In the beginning, LokiTorrent had been one of the least trafficked torrent sites, with operations like Suprnova.org leading the pack at the time. However, LokiTorrent gained international attention when it refused to comply with cease and desist orders sent out on 14 December 2004 by the MPAA. These same orders had caused dozens of other much larger sites, including SuprNova, to disappear overnight.

Webber began a drive to raise money to fight the MPAA in court, and over a couple of months, had accrued in excess of $40,000 in sheer member donations. The site peaked at 680,000 active registered members, and dealt with 1.8 million hits per day.

== Attempt to sell domain ==

The domain for LokiTorrent was discovered for sale on US Netco Sedo on 27 January 2005, and Webber fell under heavy scrutiny by the online forum community. Webber claimed to be "testing the waters", just to see what such a popular site would be worth. Webber is quoted as typing the following as to what price he would sell the domain for: "If some guy offers me $75K for the domain name, he's more than welcome to it, and I'll simply move the site to a different domain. Selling the entire site will never happen. I have way too much of myself in this site to sell it for any price (well, 2 million could get me to part with it, lol.. but let's live in reality)".

== Shutdown ==

On 10 February 2005, LokiTorrent shut down after an extended outage. This move coincided with the MPAA's second round of lawsuits against BitTorrent and eDonkey hub operators. The content of the LokiTorrent website was replaced with the splash screen signature of the MPAA's anti-piracy campaign, reading "You can click, but you can't hide."

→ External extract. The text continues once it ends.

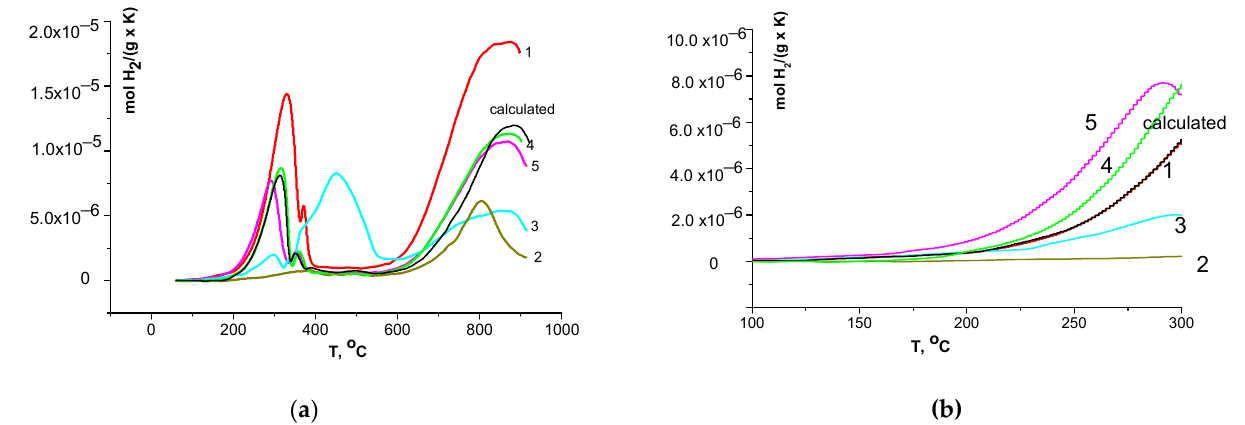
Figure 5. H 2 -TPR data ( a ) and low temperature consumption ( b ) for samples. Curves designations correspond to sample numbers (Table 1). Calculated (black line)—he calculated data for the mixture LaFe 0.4 Ni 0.6 O 3 + CeO 2 in a 1:1 ratio. Table 4. H 2 -TPR data.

=== Questions as to legitimacy ===

The news of the shutdown was quick to explode on forums like Slyck, and user-driven content sites like Slashdot. It was also revealed that the server logs had been obtained. The fact that not much was immediately known, coupled with the inopportune timing (losing credibility over the SEDO incident) caused the rumor mill to begin churning, and users became angry and panicked. The initial reaction by the internet community was that Webber had never actually been on the MPAA's radar, and took all of the donation money for himself, shut the site down and fled once he realized he was losing credibility. Another common suggestion, by those who believed the MPAA was indeed involved, was that the MPAA had actually offered to end their case with Webber as long as he agreed to turn over the server logs and discontinue his site. Some also speculated that the entire existence of LokiTorrent had been an inside job to catch pirates, orchestrated by the MPAA (hence why it was the only one which stayed open after the round of lawsuits in December), and that Webber himself was nothing more than a fictional character. Conspiracists from all sides charged that the DNS server entries had not changed after the downtime and subsequent posting of the shutdown notice on the site, indicating that one party had been in control of the site's content all along.

A couple of weeks after the shutdown, news hit that the MPAA lawsuit was not a hoax after all, citing court documents, complete with United States District Judge David C. Godbey's signature as proof. However, to this day, it is unknown whether Webber kept the member-donated funds for himself, or if all of the money was taken by the MPAA.